* [Exercise directions]:
Pull every line of text out of the records below and copy each one word for word, leaving the pictures out of your answer.

* [Raw records]:
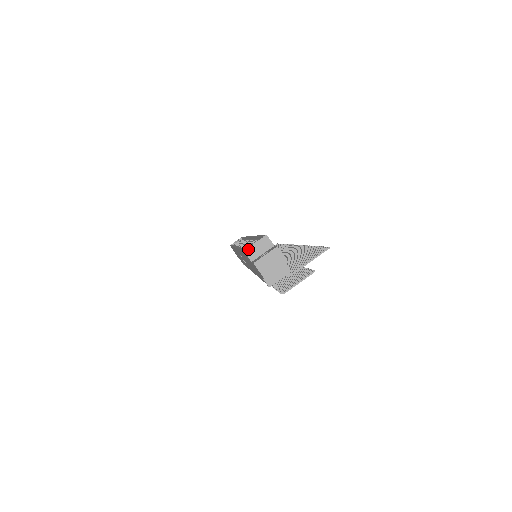
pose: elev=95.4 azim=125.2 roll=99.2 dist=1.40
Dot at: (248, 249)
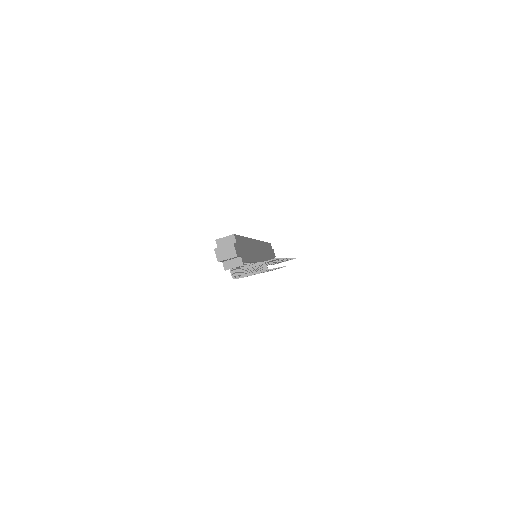
Dot at: (219, 239)
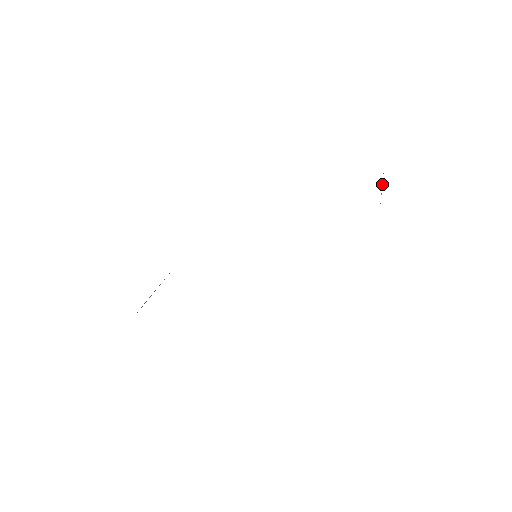
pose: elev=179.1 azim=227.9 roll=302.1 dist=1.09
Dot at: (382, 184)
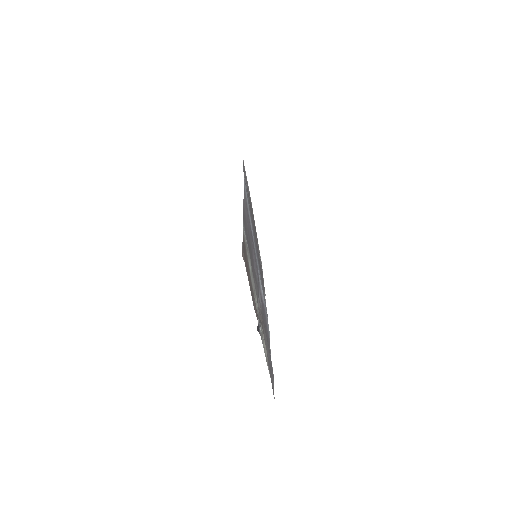
Dot at: (246, 245)
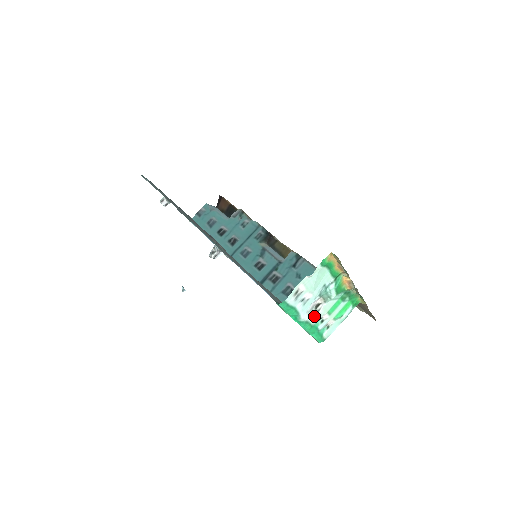
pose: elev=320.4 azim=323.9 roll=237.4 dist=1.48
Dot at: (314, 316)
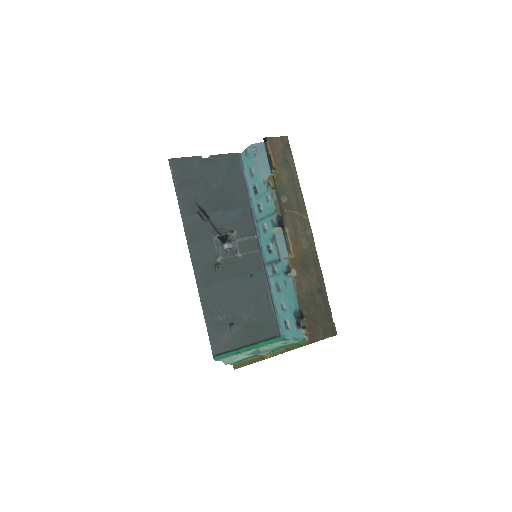
Dot at: occluded
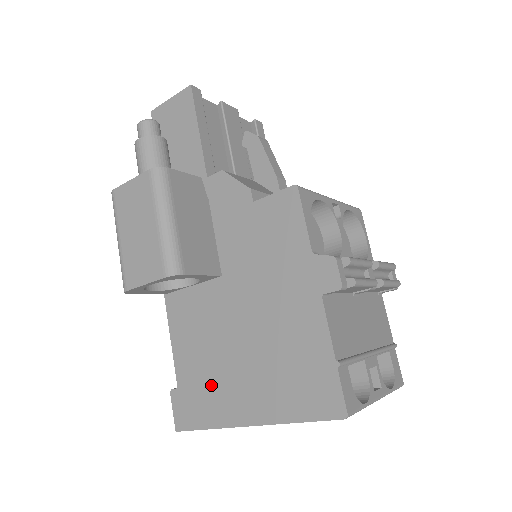
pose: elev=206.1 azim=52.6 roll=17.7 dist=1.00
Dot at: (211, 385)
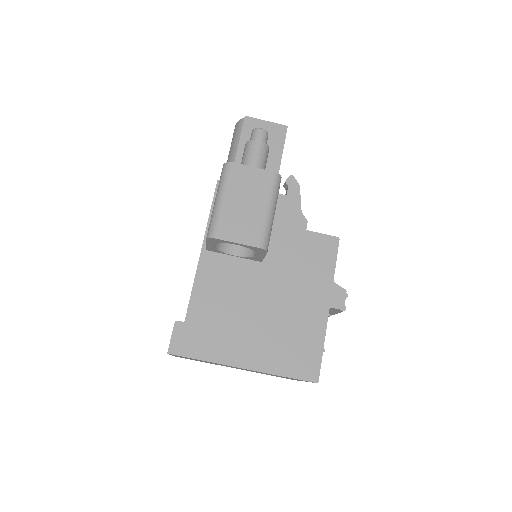
Dot at: (220, 330)
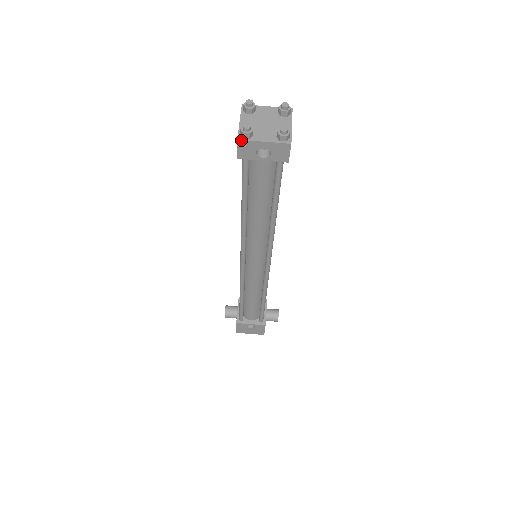
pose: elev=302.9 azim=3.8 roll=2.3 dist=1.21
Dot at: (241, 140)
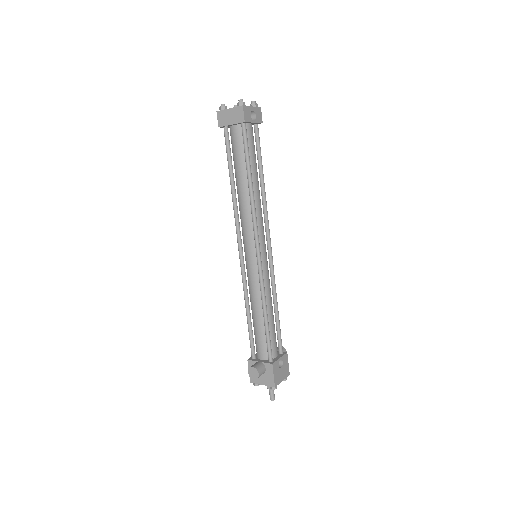
Dot at: (244, 106)
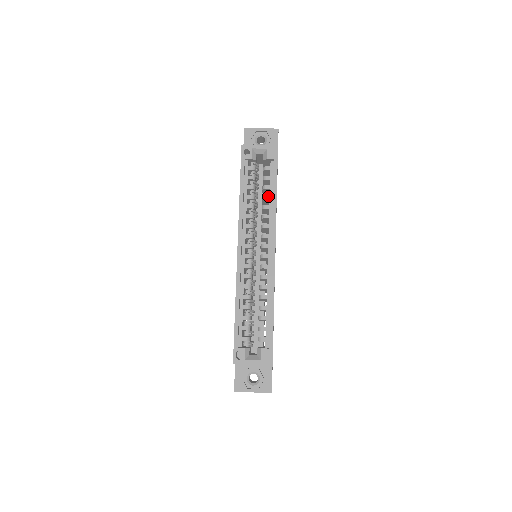
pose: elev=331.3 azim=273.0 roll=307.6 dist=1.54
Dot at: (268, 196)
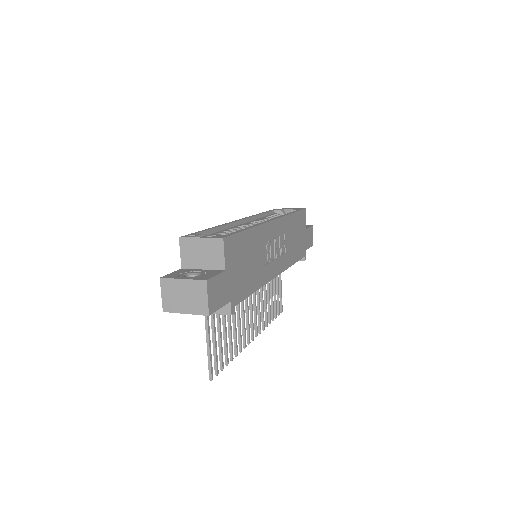
Dot at: occluded
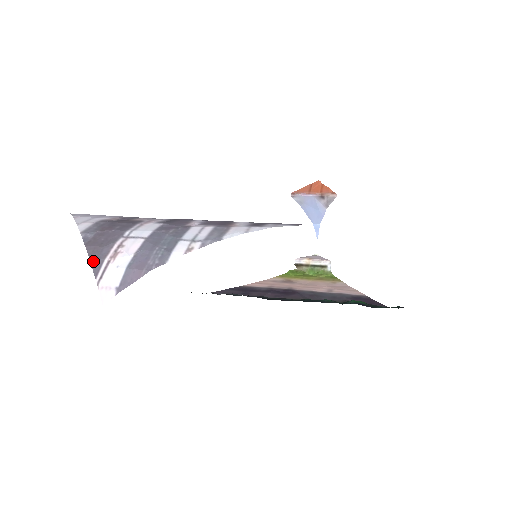
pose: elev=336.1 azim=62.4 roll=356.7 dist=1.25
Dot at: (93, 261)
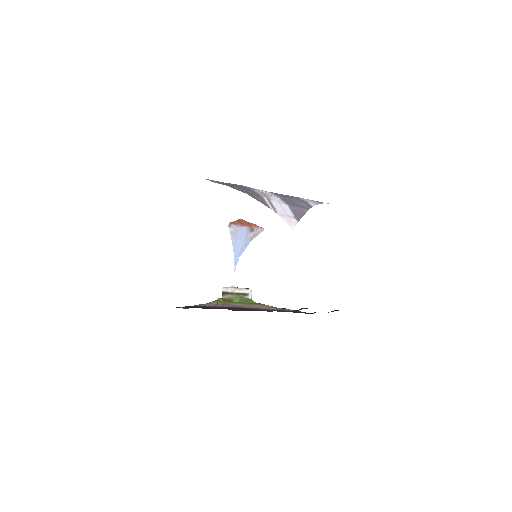
Dot at: (253, 196)
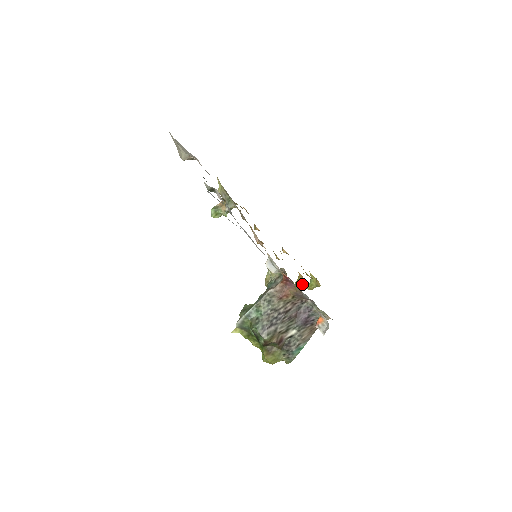
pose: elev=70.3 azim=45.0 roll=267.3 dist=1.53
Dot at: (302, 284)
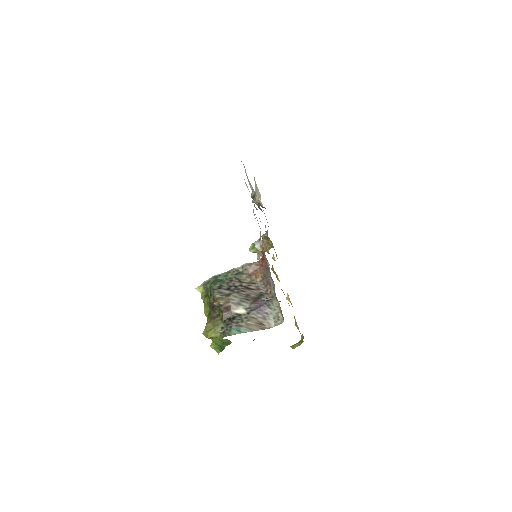
Dot at: (280, 301)
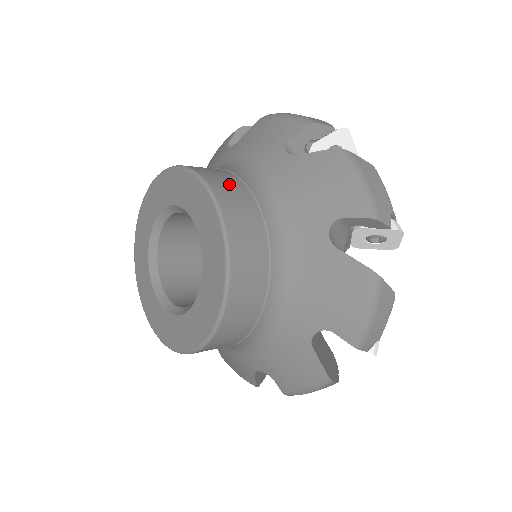
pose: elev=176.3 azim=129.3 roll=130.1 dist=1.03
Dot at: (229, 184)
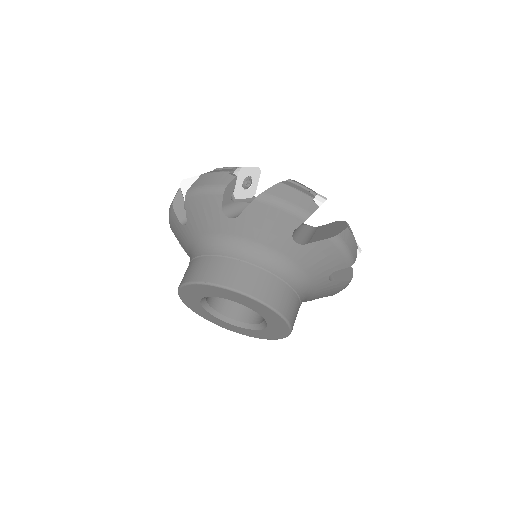
Dot at: occluded
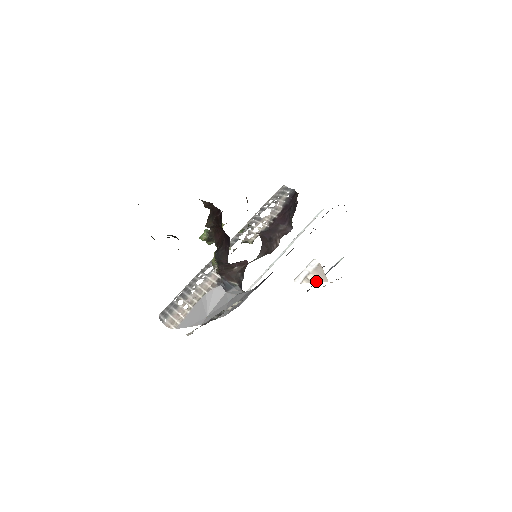
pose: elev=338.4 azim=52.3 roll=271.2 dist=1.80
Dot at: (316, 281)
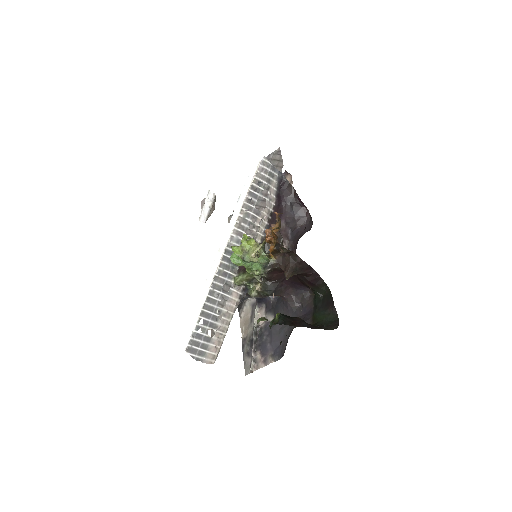
Dot at: occluded
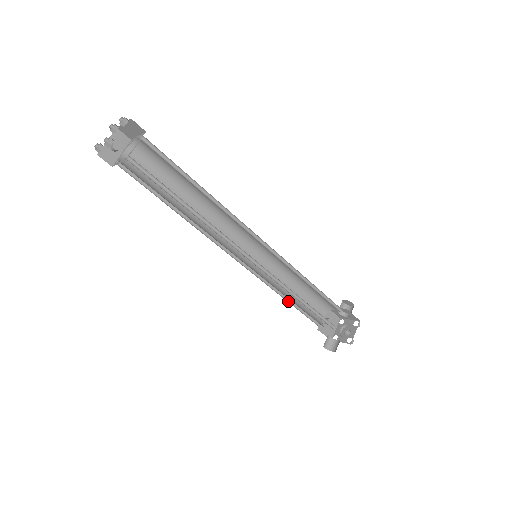
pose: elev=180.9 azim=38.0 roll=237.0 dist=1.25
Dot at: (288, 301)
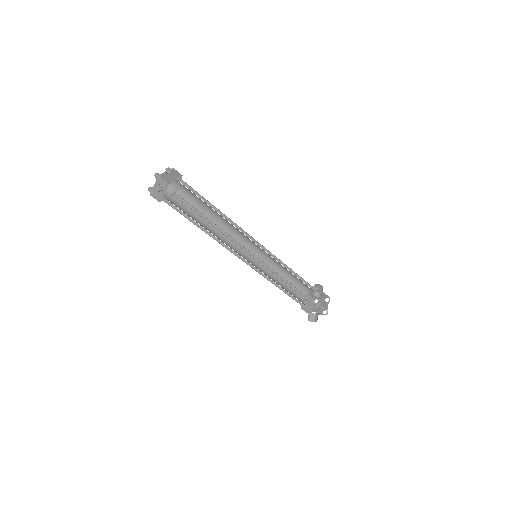
Dot at: (279, 288)
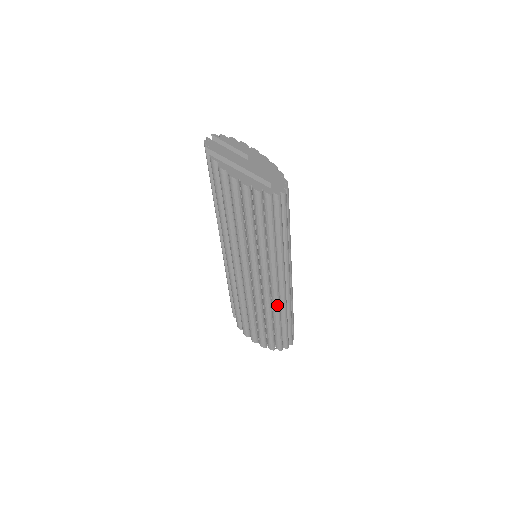
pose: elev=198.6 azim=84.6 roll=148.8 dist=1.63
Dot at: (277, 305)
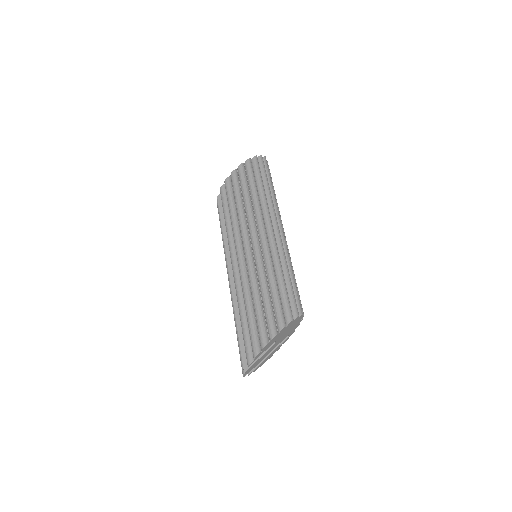
Dot at: occluded
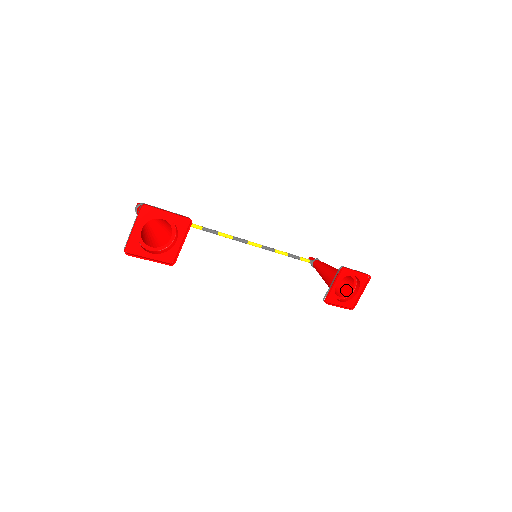
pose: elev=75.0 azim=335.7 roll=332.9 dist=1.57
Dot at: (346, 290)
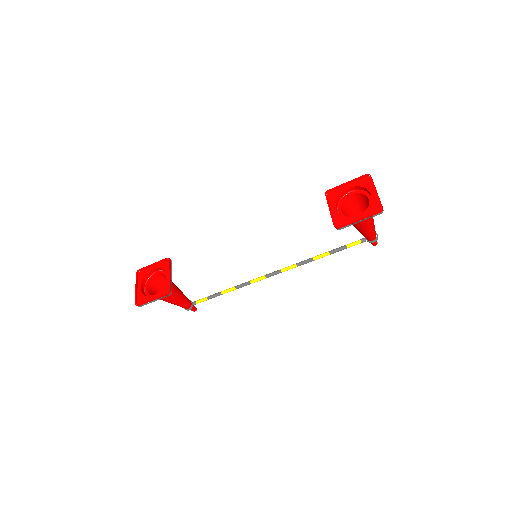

* [Output for this task]:
pose: elev=95.4 azim=125.2 roll=99.2 dist=1.40
Dot at: (248, 249)
Dot at: (219, 239)
pose: elev=179.1 azim=227.9 roll=302.1 dist=1.09
Dot at: (382, 184)
Dot at: (246, 245)
pose: elev=320.4 azim=323.9 roll=237.4 dist=1.48
Dot at: (314, 316)
Dot at: occluded
pose: elev=206.1 azim=52.6 roll=17.7 dist=1.00
Dot at: (211, 385)
Dot at: (220, 330)
pose: elev=302.9 azim=3.8 roll=2.3 dist=1.21
Dot at: (241, 140)
Dot at: (244, 106)
pose: elev=331.3 azim=273.0 roll=307.6 dist=1.54
Dot at: (268, 196)
Dot at: occluded
pose: elev=336.1 azim=62.4 roll=356.7 dist=1.25
Dot at: (93, 261)
Dot at: (253, 196)
pose: elev=70.3 azim=45.0 roll=267.3 dist=1.53
Dot at: (302, 284)
Dot at: (280, 301)
pose: elev=176.3 azim=129.3 roll=130.1 dist=1.03
Dot at: (229, 184)
Dot at: occluded
pose: elev=338.4 azim=52.3 roll=271.2 dist=1.80
Dot at: (316, 281)
Dot at: occluded
pose: elev=180.9 azim=38.0 roll=237.0 dist=1.25
Dot at: (288, 301)
Dot at: (279, 288)
pose: elev=198.6 azim=84.6 roll=148.8 dist=1.63
Dot at: (277, 305)
Dot at: occluded
pose: elev=75.0 azim=335.7 roll=332.9 dist=1.57
Dot at: (346, 290)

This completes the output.